Outside of French literature one might draw a line from Crebillon to Sappho and the poets of the Greek Anthology; to the Roman erotic elegists; to the troubador poets, Cavalcanti, Petrarch; to Pushkin's Eugene Onegin, Tolstoy's Anna Karenina, Nabokov's Lolita and Ada; to Congreve, Byron, Henry Green and Ivy Compton-Burnett; to Edith Wharton and Henry James and Scott Fitzgerald; to such contemporary works as Harry Mathews' Cigarettes, or Edmund White's Caracole, or Alan Hollinghurst's The Folding Star, or James Merrill's chronicles of love and loss. This is how one reads, I take it, accretively, moving outward from the known to the undiscovered, ply over ply in Pound's phrase, letting each gathered work light the way to the next. The pattern of branching affinity established in this way-rather than the distractions of sociology, rather than the anxieties attendant upon any supposedly impeding influence or other-would seem to be what lies at the heart of the literary endeavor, for both readers and writers alike, forgotten by many as this may be in the current academic climate of aesthetic disregard.

One such radiating line is of particular interest, given the odd coincidence of its fruition. During the period of the early 1960s when Barbara Bray was translating The Wayward Head and Heart, her lover, Samuel Beckett, was writing Play, a work which draws some of its desiccated energies from the misfortunate entanglements of his dual affections for Bray and for his longtime companion, recently his wife, Suzanne Deschevaux-Dumesnil. At first glance, nothing could be more distant from the polished monde of Crebillon's novel than Play, with its atmosphere of low-rent eschatological shrewery and vindictiveness:

M: At home all heart to heart, new leaf and bygones bygones. I ran into your ex-doxy, she said one night, on the pillow, you're well out of that. Rather uncalled for, I thought. I am indeed, sweetheart, I said, I am indeed. God what vermin women. Thanks to you, angel, I said.

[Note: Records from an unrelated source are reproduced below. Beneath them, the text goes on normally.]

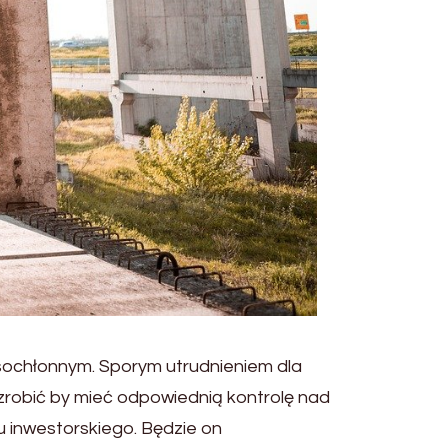
sochłonnym. Sporym utrudnieniem dla
zrobić by mieć odpowiednią kontrolę nad
inwestorskiego. Będzie on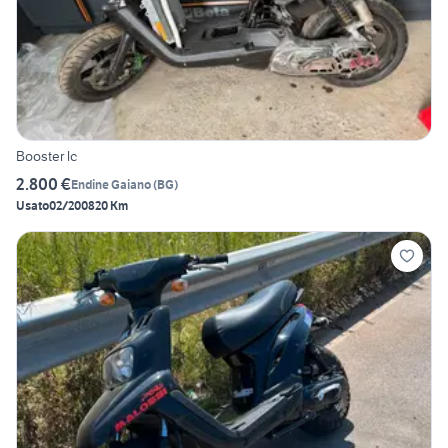
Booster lc
2.800 €
Endine Gaiano
(
BG
)
Usato
02/2008
20 Km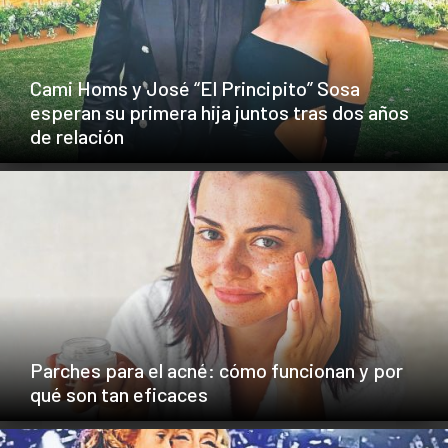
Cami Homs y José “El Principito” Sosa
esperan su primera hija juntos tras dos años
de relación
Parches para el acné: cómo funcionan y por
qué son tan eficaces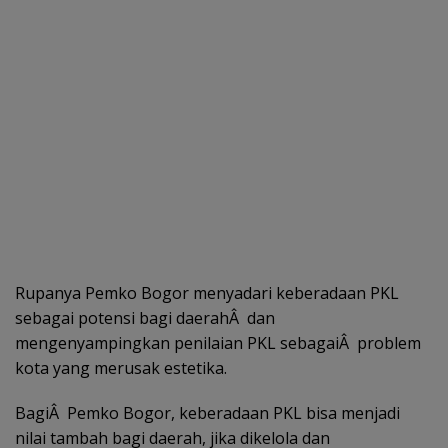
Rupanya Pemko Bogor menyadari keberadaan PKL
sebagai potensi bagi daerahÂ dan
mengenyampingkan penilaian PKL sebagaiÂ problem
kota yang merusak estetika.
BagiÂ Pemko Bogor, keberadaan PKL bisa menjadi
nilai tambah bagi daerah, jika dikelola dan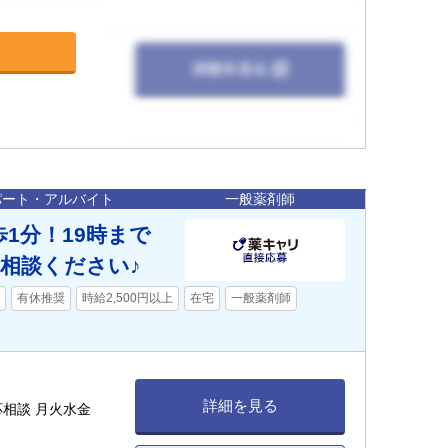
パート・アルバイト
一般薬剤師
歩1分！19時まで
相談ください♪
有休推奨
時給2,500円以上
在宅
一般薬剤師
詳細を見る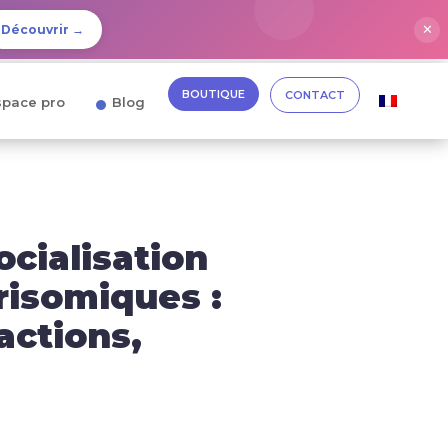
✕
Découvrir →
BOUTIQUE
CONTACT
space pro
Blog
ocialisation
risomiques :
actions,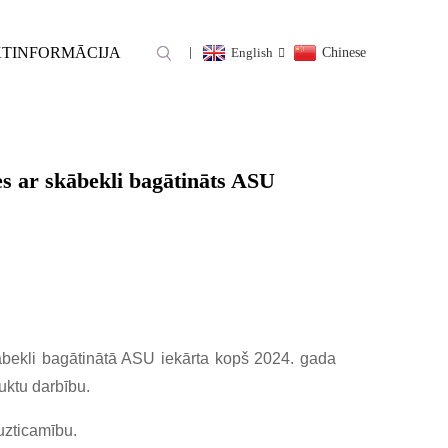
TINFORMĀCIJA
English
Chinese
OŠANĀ: KĀ ZEMAS
ASU REVOLUCIONIZĒ
es ar skābekli bagātināts ASU
ābekli bagātinātā ASU iekārta kopš 2024. gada
uktu darbību.
uzticamību.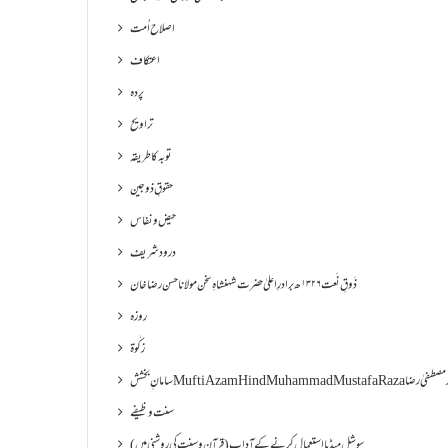
اصلاح اُمت
اعتکاف
پردہ
تراویح
توبہ کا طریقہ
حقوقِ ذوجین
حیض و نفاس
درود شریف
ذَوقِ نَعت ۱۳۲۶ھ برادرِ اعلیٰ حضرت شہنشاہِ سخن مولانا حسن رضا خان
روزہ
زکٰوۃ
Muf مفتی اعظم ھند محمد مصطفیٰ رضا
سنت وظیفے
سوشل میڈیا استعمال کرنے کے آداب (قرآن و سنت کی روشنی میں)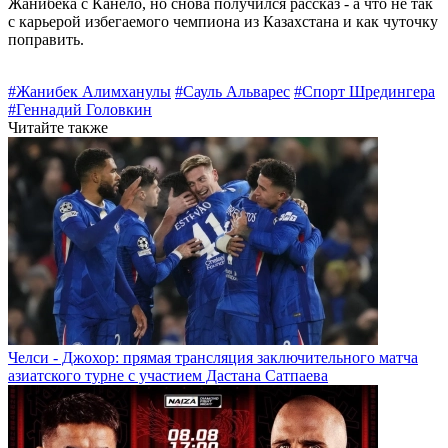
Жанибека с Канело, но снова получился рассказ - а что не так
с карьерой избегаемого чемпиона из Казахстана и как чуточку
поправить.
#Жанибек Алимханулы
#Сауль Альварес
#Спорт Шредингера
#Геннадий Головкин
Читайте также
Челси - Джохор: прямая трансляция заключительного матча
азиатского турне с участием Дастана Сатпаева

And yet both works posit a man fallen hopelessly amongst women, both are written out of a disabused retrospect, both partake of a particular jaundiced nostalgia. Did Beckett read Bray's translation as it was written? Did he read Crebillon's novel? Did he find in it something that he thought worthwhile to play with? The correspondence between Bray and Beckett is now in the library of Trinity College, Dublin, and someday we may read it with the same astonishment with which we still read the correspondence between the Vicomte de Valmont and the Marquise de Merteuil.